Requirement: Every record below must be set down again exactly as given.

Recorded data section start

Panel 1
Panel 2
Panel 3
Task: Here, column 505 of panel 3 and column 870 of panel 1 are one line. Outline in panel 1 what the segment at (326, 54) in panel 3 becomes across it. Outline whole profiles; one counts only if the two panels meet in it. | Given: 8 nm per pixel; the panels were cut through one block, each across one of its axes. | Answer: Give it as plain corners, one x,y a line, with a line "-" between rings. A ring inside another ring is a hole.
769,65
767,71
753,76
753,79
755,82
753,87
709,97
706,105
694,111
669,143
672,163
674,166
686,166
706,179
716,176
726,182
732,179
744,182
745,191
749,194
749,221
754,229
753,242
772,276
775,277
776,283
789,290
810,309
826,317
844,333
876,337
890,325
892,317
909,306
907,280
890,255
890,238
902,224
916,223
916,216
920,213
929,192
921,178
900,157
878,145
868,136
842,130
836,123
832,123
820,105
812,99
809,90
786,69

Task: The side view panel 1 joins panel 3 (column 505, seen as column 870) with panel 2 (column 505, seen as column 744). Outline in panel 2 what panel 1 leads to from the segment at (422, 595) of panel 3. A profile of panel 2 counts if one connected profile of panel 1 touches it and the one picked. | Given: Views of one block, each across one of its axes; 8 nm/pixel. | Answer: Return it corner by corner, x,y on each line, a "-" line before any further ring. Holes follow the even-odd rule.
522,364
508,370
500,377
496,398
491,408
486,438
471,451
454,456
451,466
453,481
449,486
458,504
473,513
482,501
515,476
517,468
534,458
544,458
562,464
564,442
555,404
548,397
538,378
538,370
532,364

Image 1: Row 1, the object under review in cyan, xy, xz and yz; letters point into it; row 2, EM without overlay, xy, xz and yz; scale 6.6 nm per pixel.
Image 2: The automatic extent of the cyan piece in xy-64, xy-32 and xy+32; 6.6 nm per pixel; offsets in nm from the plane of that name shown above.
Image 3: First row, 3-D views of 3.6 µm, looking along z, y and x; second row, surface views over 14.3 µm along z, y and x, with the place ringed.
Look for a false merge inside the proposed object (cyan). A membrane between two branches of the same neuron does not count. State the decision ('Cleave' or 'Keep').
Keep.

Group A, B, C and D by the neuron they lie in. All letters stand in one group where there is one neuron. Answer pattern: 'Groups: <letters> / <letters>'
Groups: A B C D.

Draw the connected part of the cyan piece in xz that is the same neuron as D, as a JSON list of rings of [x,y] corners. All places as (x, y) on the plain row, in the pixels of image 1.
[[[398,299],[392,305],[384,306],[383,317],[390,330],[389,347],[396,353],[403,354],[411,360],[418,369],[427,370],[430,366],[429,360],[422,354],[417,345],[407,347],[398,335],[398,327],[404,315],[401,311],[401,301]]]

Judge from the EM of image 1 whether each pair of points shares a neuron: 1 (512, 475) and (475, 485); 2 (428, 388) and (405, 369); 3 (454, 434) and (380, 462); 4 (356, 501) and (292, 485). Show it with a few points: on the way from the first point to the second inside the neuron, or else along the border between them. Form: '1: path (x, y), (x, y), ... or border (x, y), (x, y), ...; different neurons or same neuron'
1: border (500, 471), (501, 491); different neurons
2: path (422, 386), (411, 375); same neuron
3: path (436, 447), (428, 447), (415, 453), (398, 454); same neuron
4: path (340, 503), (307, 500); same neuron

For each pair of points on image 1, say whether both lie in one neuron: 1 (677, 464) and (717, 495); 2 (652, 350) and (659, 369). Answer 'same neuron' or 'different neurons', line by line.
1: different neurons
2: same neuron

Recorded data section end

Finished task:
Panel 1
Panel 2
Panel 3
Task: Here, column 505 of panel 3 and column 870 of panel 1 are one line. Outline in panel 1 what the segment at (326, 54) in panel 3 becomes across it. Outline whole profiles; one counts only if the two panels meet in it. | Given: 8 nm per pixel; the panels were cut through one block, each across one of its axes. | Answer: Give it as plain corners, one x,y a line, with a line "-" between rings. A ring inside another ring is a hole.
769,65
767,71
753,76
753,79
755,82
753,87
709,97
706,105
694,111
669,143
672,163
674,166
686,166
706,179
716,176
726,182
732,179
744,182
745,191
749,194
749,221
754,229
753,242
772,276
775,277
776,283
789,290
810,309
826,317
844,333
876,337
890,325
892,317
909,306
907,280
890,255
890,238
902,224
916,223
916,216
920,213
929,192
921,178
900,157
878,145
868,136
842,130
836,123
832,123
820,105
812,99
809,90
786,69

Task: The side view panel 1 joins panel 3 (column 505, seen as column 870) with panel 2 (column 505, seen as column 744). Outline in panel 2 what panel 1 leads to from the segment at (422, 595) of panel 3. A profile of panel 2 counts if one connected profile of panel 1 touches it and the one picked. | Given: Views of one block, each across one of its axes; 8 nm/pixel. | Answer: Return it corner by corner, x,y on each line, a "-" line before any further ring. Holes follow the even-odd rule.
522,364
508,370
500,377
496,398
491,408
486,438
471,451
454,456
451,466
453,481
449,486
458,504
473,513
482,501
515,476
517,468
534,458
544,458
562,464
564,442
555,404
548,397
538,378
538,370
532,364

Image 1: Row 1, the object under review in cyan, xy, xz and yz; letters point into it; row 2, EM without overlay, xy, xz and yz; scale 6.6 nm per pixel.
Image 2: The automatic extent of the cyan piece in xy-64, xy-32 and xy+32; 6.6 nm per pixel; offsets in nm from the plane of that name shown above.
Image 3: First row, 3-D views of 3.6 µm, looking along z, y and x; second row, surface views over 14.3 µm along z, y and x, with the place ringed.
Look for a false merge inside the proposed object (cyan). A membrane between two branches of the same neuron does not count. State the decision ('Cleave' or 'Keep').
Keep.

Group A, B, C and D by the neuron they lie in. All letters stand in one group where there is one neuron. Answer pattern: 'Groups: <letters> / <letters>'
Groups: A B C D.

Draw the connected part of the cyan piece in xz that is the same neuron as D, as a JSON list of rings of [x,y] corners. All places as (x, y) on the plain row, in the pixels of image 1.
[[[398,299],[392,305],[384,306],[383,317],[390,330],[389,347],[396,353],[403,354],[411,360],[418,369],[427,370],[430,366],[429,360],[422,354],[417,345],[407,347],[398,335],[398,327],[404,315],[401,311],[401,301]]]

Judge from the EM of image 1 whether each pair of points shares a neuron: 1 (512, 475) and (475, 485); 2 (428, 388) and (405, 369); 3 (454, 434) and (380, 462); 4 (356, 501) and (292, 485). Show it with a few points: on the way from the first point to the second inside the neuron, or else along the border between them. Form: '1: path (x, y), (x, y), ... or border (x, y), (x, y), ...; different neurons or same neuron'
1: border (500, 471), (501, 491); different neurons
2: path (422, 386), (411, 375); same neuron
3: path (436, 447), (428, 447), (415, 453), (398, 454); same neuron
4: path (340, 503), (307, 500); same neuron

For each pair of points on image 1, say whether both lie in one neuron: 1 (677, 464) and (717, 495); 2 (652, 350) and (659, 369). Answer 'same neuron' or 'different neurons', line by line.
1: different neurons
2: same neuron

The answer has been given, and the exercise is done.